**Work to be completed**. Can you reproduce every line of the records below word for word, leaving out the pictures?

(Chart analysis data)
'''

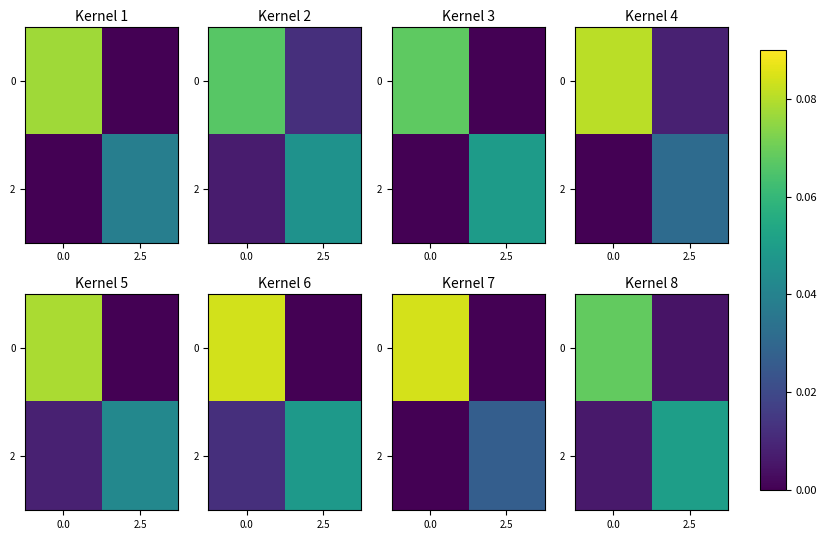

Which series has the largest range (max minus min)?

row_0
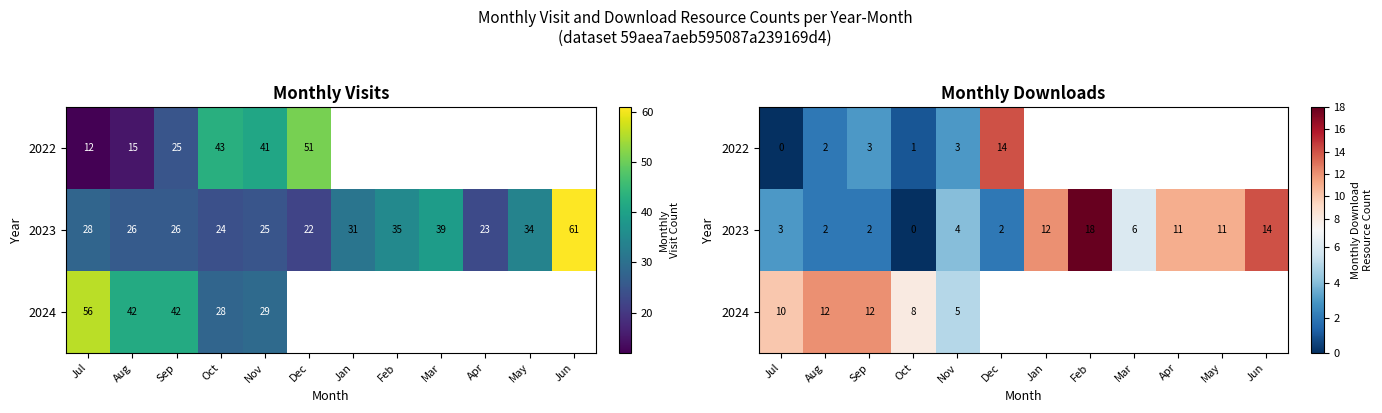

What is the spread (max minus min) of values at Aug?

10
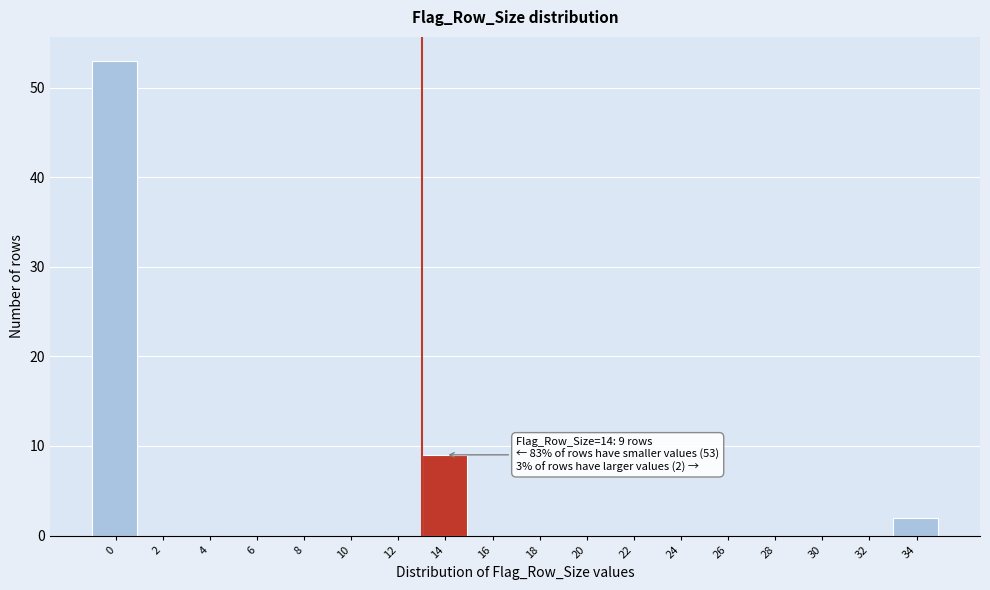

Reading left to right, list all the values displayed in this chart.

0=53	2=0	4=0	6=0	8=0	10=0	12=0	14=9	16=0	18=0	20=0	22=0	24=0	26=0	28=0	30=0	32=0	34=2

'''

**Response**.
Which series has the largest range (max minus min)?

row_0

What is the spread (max minus min) of values at Aug?

10

Reading left to right, list all the values displayed in this chart.

0=53	2=0	4=0	6=0	8=0	10=0	12=0	14=9	16=0	18=0	20=0	22=0	24=0	26=0	28=0	30=0	32=0	34=2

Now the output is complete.